ABSTRACT
To evaluate how effective a model is in describing the outcome variable, we need to assess the quality of its fit. The lack-of-fit of a regression model is investigated by testing the hypothesis that a function has a prescribed parametric form. The function of interest is typically the mean of the response, but it might also be its variance, or the correlation between different outcomes. In other cases, it might be a complete density function of which we want to investigate the goodness-of-fit. The parametric testing methods of Chapter 7 are designed to detect very specific types of departures from the hypothesized model. For example, likelihood ratio, Wald or score tests are employed to contrast a constant and a linear dose-response curve.
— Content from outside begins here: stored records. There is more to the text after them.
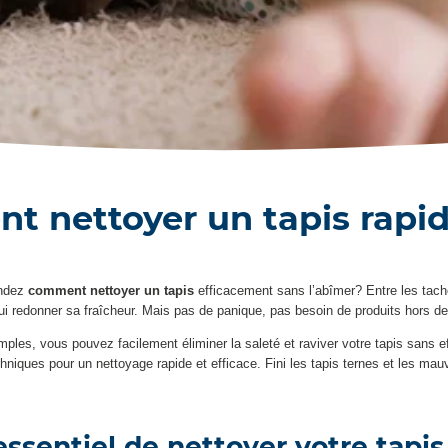
 nettoyer un tapis rap
andez
comment nettoyer un tapis
efficacement sans l’abîmer? Entre les tache
lui redonner sa fraîcheur. Mais pas de panique, pas besoin de produits hors de 
s, vous pouvez facilement éliminer la saleté et raviver votre tapis sans effor
hniques pour un nettoyage rapide et efficace. Fini les tapis ternes et les mauv
 essentiel de nettoyer votre tapi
While very powerful for this particular class of alternative models, these tests quickly lose power when the truth is more complicated. The omnibus nonparametric methods of this chapter are appealing in that they are consistent against virtually any departure from the hypothesized parametric model. Section 9.1 describes an adaptation of the Hosmer-Lemeshow (1989) ap-
proach, for application to clustered binary data. In the remaining sections of this chapter, we discuss order selection tests based on orthogonal series estimators. In particular, Section 9.2 defines the different testing strategies for simple regression, while Section 9.3 gives extensions to multiple regression and to somewhat more specific alternative models. Section 9.4 applies these ideas to test whether density functions belong to a specific class.